# WainWrights Turkey & Rice - do you mix with hot water?



## snadge (Nov 9, 2011)

Bella is a 4 month lab puppy - we have always soaked her food in water to soften it as advised by the breeder, using gravy to add flavour, we used the same food they were using (Fellsman Puppy Food)

but recently we changed to _*WainWrights salmon & potato*_ but we dont think she liked it cos she was leaving some at times and being sick when excited or in car (she didnt before hand) - so now we have changed her to *WainWrights Turkey & Rice Puppy Food for Large Breeds *and as before we put hot water in (and a very small amount of gravy granules to add more flavour) and let it sit for few minutes before serving...she wolfed it down, now tea-time she has left most of it, I put some dry ones next too her bowl and she ate the lot...? she is whinging for our food as if she is hungry.

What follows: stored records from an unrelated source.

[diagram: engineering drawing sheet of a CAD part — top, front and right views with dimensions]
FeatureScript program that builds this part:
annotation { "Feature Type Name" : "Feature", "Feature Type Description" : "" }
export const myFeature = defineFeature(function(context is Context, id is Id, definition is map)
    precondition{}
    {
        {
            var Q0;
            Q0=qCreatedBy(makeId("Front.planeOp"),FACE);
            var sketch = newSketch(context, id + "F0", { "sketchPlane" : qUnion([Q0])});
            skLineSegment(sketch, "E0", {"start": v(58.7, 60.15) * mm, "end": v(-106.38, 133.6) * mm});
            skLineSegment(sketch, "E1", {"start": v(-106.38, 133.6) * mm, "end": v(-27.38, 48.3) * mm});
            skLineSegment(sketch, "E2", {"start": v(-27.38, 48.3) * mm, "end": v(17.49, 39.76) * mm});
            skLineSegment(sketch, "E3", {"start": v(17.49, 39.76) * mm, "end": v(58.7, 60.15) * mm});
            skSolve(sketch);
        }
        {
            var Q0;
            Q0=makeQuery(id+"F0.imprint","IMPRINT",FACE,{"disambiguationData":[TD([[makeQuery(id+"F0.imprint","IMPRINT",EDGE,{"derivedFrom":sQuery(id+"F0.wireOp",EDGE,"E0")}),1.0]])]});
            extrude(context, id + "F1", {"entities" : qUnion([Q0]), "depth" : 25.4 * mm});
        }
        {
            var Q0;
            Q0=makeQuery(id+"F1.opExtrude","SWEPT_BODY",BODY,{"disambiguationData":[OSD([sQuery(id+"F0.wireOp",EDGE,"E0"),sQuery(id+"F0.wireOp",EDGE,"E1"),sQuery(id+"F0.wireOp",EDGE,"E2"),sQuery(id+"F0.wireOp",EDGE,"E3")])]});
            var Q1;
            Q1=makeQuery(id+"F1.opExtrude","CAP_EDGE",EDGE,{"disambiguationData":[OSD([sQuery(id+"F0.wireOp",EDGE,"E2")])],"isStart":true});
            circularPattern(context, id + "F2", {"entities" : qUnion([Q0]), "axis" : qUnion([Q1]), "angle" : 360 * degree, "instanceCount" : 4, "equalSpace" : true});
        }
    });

wainwrights has NO instructions on their bags as to how the food is served, only the weight.

*Are you supposed to feed them it dry?*

thanks


----------



## EllesBelles (May 14, 2010)

I believe you feed WainWrights dry...we do at work, at least!

If she clearly prefers it like that, I'd feed it like that, to be honest. I'm glad you've found something she likes!


----------



## henry (Mar 16, 2009)

You can feed it dry or you can add water. I never liked feeding dry food dry, so used to add some wet food as well. If you wanted to do this you could try the WW Turkey tray foods and mix a bit of that with the dry.


----------



## I love springers (Dec 3, 2010)

My two springers have been on wainwrights since puppies and have it dry... I Just make sure that they have plenty of water...


----------



## Autaven (Dec 10, 2011)

I've always fed WainWrights dry, but I know my parent's feed their dogs it with water due to them being older with weak teeth. 
It is fine dry as long as they have plenty of fresh water  mine love it.


----------



## babycham2002 (Oct 18, 2009)

Youc an feed it either way
whatever way she prefers

Shouldnt really add gravy though its got too much salt in it for dogs to have it


----------



## missnaomi (Jun 4, 2010)

We feed Wainwrights. We feed it dry usually, but sometimes put other things with it like Wainwrights wet or Naturediet, or some leftovers. 

I don't use any gravy granules though - they seem a bit salty, and ours seem ok with the taste as it is.

Hope this helps,
Naomi


----------



## kate_7590 (Feb 28, 2009)

I personally wouldn't regularly add gravy granolas to her food, they are quite high in salt.
I feed dry food dry normally, but sometimes add some warm water to it and leave to soak for 10mins while I sort the rabbits and guinea pigs out.

Let her try it dry for a while


----------